WHAT YOU SHOULD DO:
Rewrite the text in these rows as a Markdown table with two columns, No and Text, giving each line its own number. Leave out blank lines and the pictures.

____________

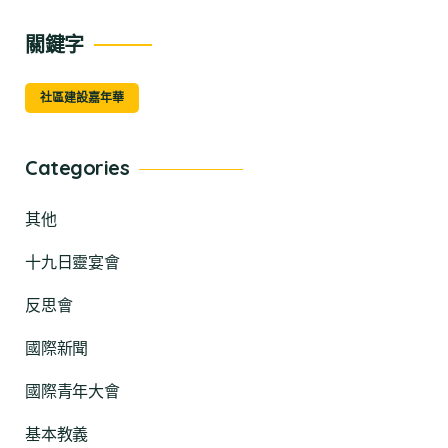
關鍵字
社區建設嘉年華
Categories
其他
十九日靈宴會
反思會
國際新聞
國際青年大會
基本教義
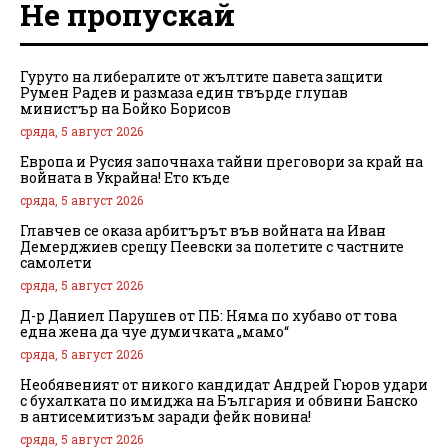
Не пропускай
Гуруто на либералите от жълтите павета защити
Румен Радев и размаза един твърде глупав
министър на Бойко Борисов
сряда, 5 август 2026
Европа и Русия започнаха тайни преговори за край на
войната в Украйна! Ето къде
сряда, 5 август 2026
Главчев се оказа арбитърът във войната на Иван
Демерджиев срещу Пеевски за полетите с частните
самолети
сряда, 5 август 2026
Д-р Даниел Парушев от ПБ: Няма по хубаво от това
една жена да чуе думичката „мамо“
сряда, 5 август 2026
Необявеният от никого кандидат Андрей Гюров удари
с бухалката по имиджа на България и обвини Банско
в антисемитизъм заради фейк новина!
сряда, 5 август 2026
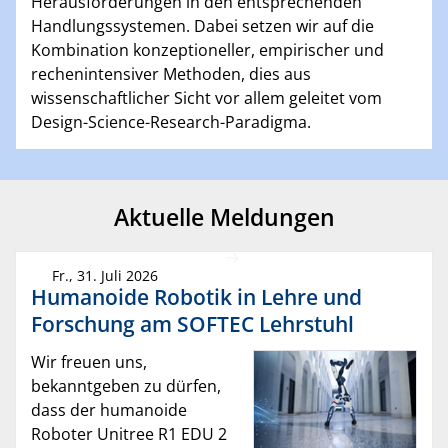
Herausforderungen in den entsprechenden
Handlungssystemen. Dabei setzen wir auf die
Kombination konzeptioneller, empirischer und
rechenintensiver Methoden, dies aus
wissenschaftlicher Sicht vor allem geleitet vom
Design-Science-Research-Paradigma.
Aktuelle Meldungen
Fr., 31. Juli 2026
Humanoide Robotik in Lehre und
Forschung am SOFTEC Lehrstuhl
Wir freuen uns,
bekanntgeben zu dürfen,
dass der humanoide
Roboter Unitree R1 EDU 2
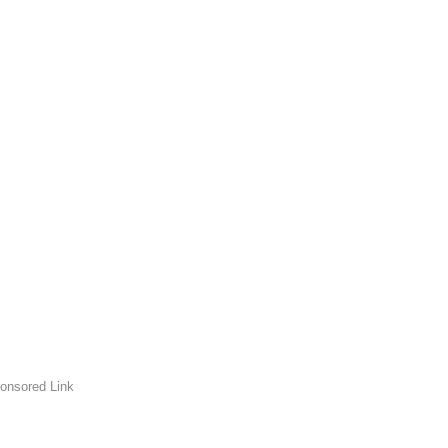
onsored Link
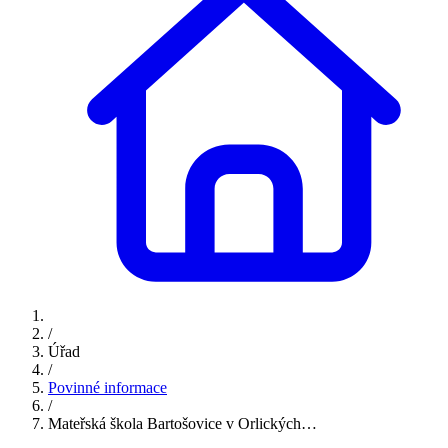
/
Úřad
/
Povinné informace
/
Mateřská škola Bartošovice v Orlických…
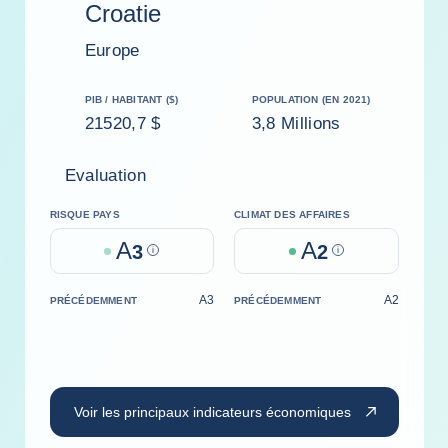
Croatie
Europe
PIB / HABITANT ($)
POPULATION (EN 2021)
21520,7 $
3,8 Millions
Evaluation
RISQUE PAYS
CLIMAT DES AFFAIRES
A
A
3
Help
2
Help
A3
A2
PRÉCÉDEMMENT
PRÉCÉDEMMENT
Voir les principaux indicateurs économiques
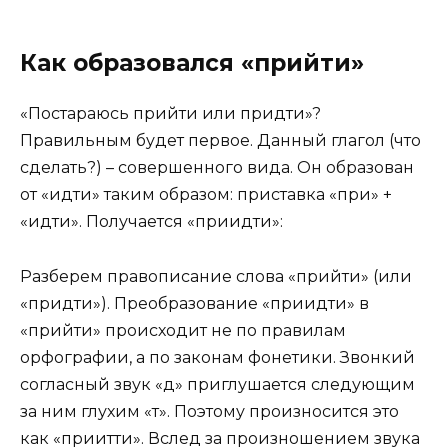
Как образовался «прийти»
«Постараюсь прийти или придти»?
Правильным будет первое. Данный глагол (что
сделать?) – совершенного вида. Он образован
от «идти» таким образом: приставка «при» +
«идти». Получается «приидти»:
Разберем правописание слова «прийти» (или
«придти»). Преобразование «приидти» в
«прийти» происходит не по правилам
орфографии, а по законам фонетики. Звонкий
согласный звук «д» приглушается следующим
за ним глухим «т». Поэтому произносится это
как «приитти». Вслед за произношением звука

____________

RESULT:
| No | Text |
|---|---|
| 1 | 關鍵字 |
| 2 | 社區建設嘉年華 |
| 3 | Categories |
| 4 | 其他 |
| 5 | 十九日靈宴會 |
| 6 | 反思會 |
| 7 | 國際新聞 |
| 8 | 國際青年大會 |
| 9 | 基本教義 |
| 10 | Не пропускай |
| 11 | Гуруто на либералите от жълтите павета защити |
| 12 | Румен Радев и размаза един твърде глупав |
| 13 | министър на Бойко Борисов |
| 14 | сряда, 5 август 2026 |
| 15 | Европа и Русия започнаха тайни преговори за край на |
| 16 | войната в Украйна! Ето къде |
| 17 | сряда, 5 август 2026 |
| 18 | Главчев се оказа арбитърът във войната на Иван |
| 19 | Демерджиев срещу Пеевски за полетите с частните |
| 20 | самолети |
| 21 | сряда, 5 август 2026 |
| 22 | Д-р Даниел Парушев от ПБ: Няма по хубаво от това |
| 23 | една жена да чуе думичката „мамо“ |
| 24 | сряда, 5 август 2026 |
| 25 | Необявеният от никого кандидат Андрей Гюров удари |
| 26 | с бухалката по имиджа на България и обвини Банско |
| 27 | в антисемитизъм заради фейк новина! |
| 28 | сряда, 5 август 2026 |
| 29 | Herausforderungen in den entsprechenden |
| 30 | Handlungssystemen. Dabei setzen wir auf die |
| 31 | Kombination konzeptioneller, empirischer und |
| 32 | rechenintensiver Methoden, dies aus |
| 33 | wissenschaftlicher Sicht vor allem geleitet vom |
| 34 | Design-Science-Research-Paradigma. |
| 35 | Aktuelle Meldungen |
| 36 | Fr., 31. Juli 2026 |
| 37 | Humanoide Robotik in Lehre und |
| 38 | Forschung am SOFTEC Lehrstuhl |
| 39 | Wir freuen uns, |
| 40 | bekanntgeben zu dürfen, |
| 41 | dass der humanoide |
| 42 | Roboter Unitree R1 EDU 2 |
| 43 | onsored Link |
| 44 | / |
| 45 | Úřad |
| 46 | / |
| 47 | Povinné informace |
| 48 | / |
| 49 | Mateřská škola Bartošovice v Orlických… |
| 50 | Croatie |
| 51 | Europe |
| 52 | PIB / HABITANT ($) |
| 53 | POPULATION (EN 2021) |
| 54 | 21520,7 $ |
| 55 | 3,8 Millions |
| 56 | Evaluation |
| 57 | RISQUE PAYS |
| 58 | CLIMAT DES AFFAIRES |
| 59 | A |
| 60 | A |
| 61 | 3 |
| 62 | Help |
| 63 | 2 |
| 64 | Help |
| 65 | A3 |
| 66 | A2 |
| 67 | PRÉCÉDEMMENT |
| 68 | PRÉCÉDEMMENT |
| 69 | Voir les principaux indicateurs économiques |
| 70 | Как образовался «прийти» |
| 71 | «Постараюсь прийти или придти»? |
| 72 | Правильным будет первое. Данный глагол (что |
| 73 | сделать?) – совершенного вида. Он образован |
| 74 | от «идти» таким образом: приставка «при» + |
| 75 | «идти». Получается «приидти»: |
| 76 | Разберем правописание слова «прийти» (или |
| 77 | «придти»). Преобразование «приидти» в |
| 78 | «прийти» происходит не по правилам |
| 79 | орфографии, а по законам фонетики. Звонкий |
| 80 | согласный звук «д» приглушается следующим |
| 81 | за ним глухим «т». Поэтому произносится это |
| 82 | как «приитти». Вслед за произношением звука |